- OBJECTIVE: Write out the records word for word, from the line that contains "pose: elev=115.2 azim=1.5" through the end of the records, including that first line.

- PROVIDED ENTRIES:
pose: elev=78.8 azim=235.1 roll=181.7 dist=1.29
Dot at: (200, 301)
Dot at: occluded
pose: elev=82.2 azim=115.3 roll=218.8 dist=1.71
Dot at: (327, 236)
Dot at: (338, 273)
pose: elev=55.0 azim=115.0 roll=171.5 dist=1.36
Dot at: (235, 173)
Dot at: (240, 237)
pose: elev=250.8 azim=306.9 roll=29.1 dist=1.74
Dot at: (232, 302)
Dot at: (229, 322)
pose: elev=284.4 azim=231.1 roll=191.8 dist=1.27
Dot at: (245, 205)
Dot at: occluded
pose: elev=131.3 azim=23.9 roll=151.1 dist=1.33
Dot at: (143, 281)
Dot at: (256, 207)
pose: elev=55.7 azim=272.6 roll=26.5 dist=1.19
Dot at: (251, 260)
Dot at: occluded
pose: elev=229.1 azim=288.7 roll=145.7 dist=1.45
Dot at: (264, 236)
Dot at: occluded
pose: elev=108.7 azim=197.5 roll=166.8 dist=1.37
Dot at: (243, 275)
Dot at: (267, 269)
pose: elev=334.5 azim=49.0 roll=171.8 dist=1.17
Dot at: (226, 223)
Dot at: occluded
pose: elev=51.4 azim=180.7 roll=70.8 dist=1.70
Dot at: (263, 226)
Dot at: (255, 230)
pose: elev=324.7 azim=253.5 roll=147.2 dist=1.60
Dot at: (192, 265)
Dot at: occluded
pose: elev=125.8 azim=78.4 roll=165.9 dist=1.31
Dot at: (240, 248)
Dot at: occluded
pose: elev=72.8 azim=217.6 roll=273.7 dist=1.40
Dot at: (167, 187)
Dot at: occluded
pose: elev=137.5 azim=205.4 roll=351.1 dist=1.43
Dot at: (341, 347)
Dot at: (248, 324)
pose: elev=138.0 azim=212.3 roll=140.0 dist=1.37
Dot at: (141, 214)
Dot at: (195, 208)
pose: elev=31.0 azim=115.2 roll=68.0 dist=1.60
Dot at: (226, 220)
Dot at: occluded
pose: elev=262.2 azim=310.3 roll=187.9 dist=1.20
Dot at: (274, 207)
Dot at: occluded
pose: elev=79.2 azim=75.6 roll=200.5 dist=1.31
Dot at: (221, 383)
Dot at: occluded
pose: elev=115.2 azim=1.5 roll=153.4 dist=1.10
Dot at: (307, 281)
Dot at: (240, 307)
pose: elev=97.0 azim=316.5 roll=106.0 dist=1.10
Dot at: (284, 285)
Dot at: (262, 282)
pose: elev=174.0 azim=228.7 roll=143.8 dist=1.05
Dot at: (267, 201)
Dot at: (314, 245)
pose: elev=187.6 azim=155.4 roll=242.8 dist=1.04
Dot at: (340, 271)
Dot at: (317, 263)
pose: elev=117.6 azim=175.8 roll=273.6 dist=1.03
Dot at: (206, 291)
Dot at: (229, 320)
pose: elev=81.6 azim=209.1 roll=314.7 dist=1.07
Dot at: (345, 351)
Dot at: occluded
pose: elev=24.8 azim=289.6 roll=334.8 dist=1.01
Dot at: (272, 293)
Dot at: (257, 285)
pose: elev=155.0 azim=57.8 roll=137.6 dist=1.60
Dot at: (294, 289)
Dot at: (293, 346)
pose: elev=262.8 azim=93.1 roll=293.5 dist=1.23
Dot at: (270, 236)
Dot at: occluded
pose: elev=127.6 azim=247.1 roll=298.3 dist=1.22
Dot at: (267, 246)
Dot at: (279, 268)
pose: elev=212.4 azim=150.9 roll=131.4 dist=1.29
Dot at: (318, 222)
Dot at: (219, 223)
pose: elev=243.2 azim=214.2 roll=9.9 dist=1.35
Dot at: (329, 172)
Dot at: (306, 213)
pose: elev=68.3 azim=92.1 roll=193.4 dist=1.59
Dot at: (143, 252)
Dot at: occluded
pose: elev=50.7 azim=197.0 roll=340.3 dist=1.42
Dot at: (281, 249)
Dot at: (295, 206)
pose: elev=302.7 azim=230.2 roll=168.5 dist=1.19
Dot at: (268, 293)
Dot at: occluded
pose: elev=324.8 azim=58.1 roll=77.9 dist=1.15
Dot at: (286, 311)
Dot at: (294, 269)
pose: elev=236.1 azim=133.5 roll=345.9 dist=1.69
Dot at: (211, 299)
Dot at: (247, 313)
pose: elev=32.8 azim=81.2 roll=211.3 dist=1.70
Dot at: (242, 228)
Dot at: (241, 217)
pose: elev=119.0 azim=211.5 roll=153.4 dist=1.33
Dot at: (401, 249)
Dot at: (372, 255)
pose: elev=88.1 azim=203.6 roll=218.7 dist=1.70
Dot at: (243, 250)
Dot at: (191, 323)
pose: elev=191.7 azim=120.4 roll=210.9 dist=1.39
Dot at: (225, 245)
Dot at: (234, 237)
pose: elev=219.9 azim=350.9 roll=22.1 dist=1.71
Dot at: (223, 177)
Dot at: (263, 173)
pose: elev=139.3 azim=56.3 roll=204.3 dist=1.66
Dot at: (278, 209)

- WRITTEN ANSWER:
pose: elev=115.2 azim=1.5 roll=153.4 dist=1.10
Dot at: (307, 281)
Dot at: (240, 307)
pose: elev=97.0 azim=316.5 roll=106.0 dist=1.10
Dot at: (284, 285)
Dot at: (262, 282)
pose: elev=174.0 azim=228.7 roll=143.8 dist=1.05
Dot at: (267, 201)
Dot at: (314, 245)
pose: elev=187.6 azim=155.4 roll=242.8 dist=1.04
Dot at: (340, 271)
Dot at: (317, 263)
pose: elev=117.6 azim=175.8 roll=273.6 dist=1.03
Dot at: (206, 291)
Dot at: (229, 320)
pose: elev=81.6 azim=209.1 roll=314.7 dist=1.07
Dot at: (345, 351)
Dot at: occluded
pose: elev=24.8 azim=289.6 roll=334.8 dist=1.01
Dot at: (272, 293)
Dot at: (257, 285)
pose: elev=155.0 azim=57.8 roll=137.6 dist=1.60
Dot at: (294, 289)
Dot at: (293, 346)
pose: elev=262.8 azim=93.1 roll=293.5 dist=1.23
Dot at: (270, 236)
Dot at: occluded
pose: elev=127.6 azim=247.1 roll=298.3 dist=1.22
Dot at: (267, 246)
Dot at: (279, 268)
pose: elev=212.4 azim=150.9 roll=131.4 dist=1.29
Dot at: (318, 222)
Dot at: (219, 223)
pose: elev=243.2 azim=214.2 roll=9.9 dist=1.35
Dot at: (329, 172)
Dot at: (306, 213)
pose: elev=68.3 azim=92.1 roll=193.4 dist=1.59
Dot at: (143, 252)
Dot at: occluded
pose: elev=50.7 azim=197.0 roll=340.3 dist=1.42
Dot at: (281, 249)
Dot at: (295, 206)
pose: elev=302.7 azim=230.2 roll=168.5 dist=1.19
Dot at: (268, 293)
Dot at: occluded
pose: elev=324.8 azim=58.1 roll=77.9 dist=1.15
Dot at: (286, 311)
Dot at: (294, 269)
pose: elev=236.1 azim=133.5 roll=345.9 dist=1.69
Dot at: (211, 299)
Dot at: (247, 313)
pose: elev=32.8 azim=81.2 roll=211.3 dist=1.70
Dot at: (242, 228)
Dot at: (241, 217)
pose: elev=119.0 azim=211.5 roll=153.4 dist=1.33
Dot at: (401, 249)
Dot at: (372, 255)
pose: elev=88.1 azim=203.6 roll=218.7 dist=1.70
Dot at: (243, 250)
Dot at: (191, 323)
pose: elev=191.7 azim=120.4 roll=210.9 dist=1.39
Dot at: (225, 245)
Dot at: (234, 237)
pose: elev=219.9 azim=350.9 roll=22.1 dist=1.71
Dot at: (223, 177)
Dot at: (263, 173)
pose: elev=139.3 azim=56.3 roll=204.3 dist=1.66
Dot at: (278, 209)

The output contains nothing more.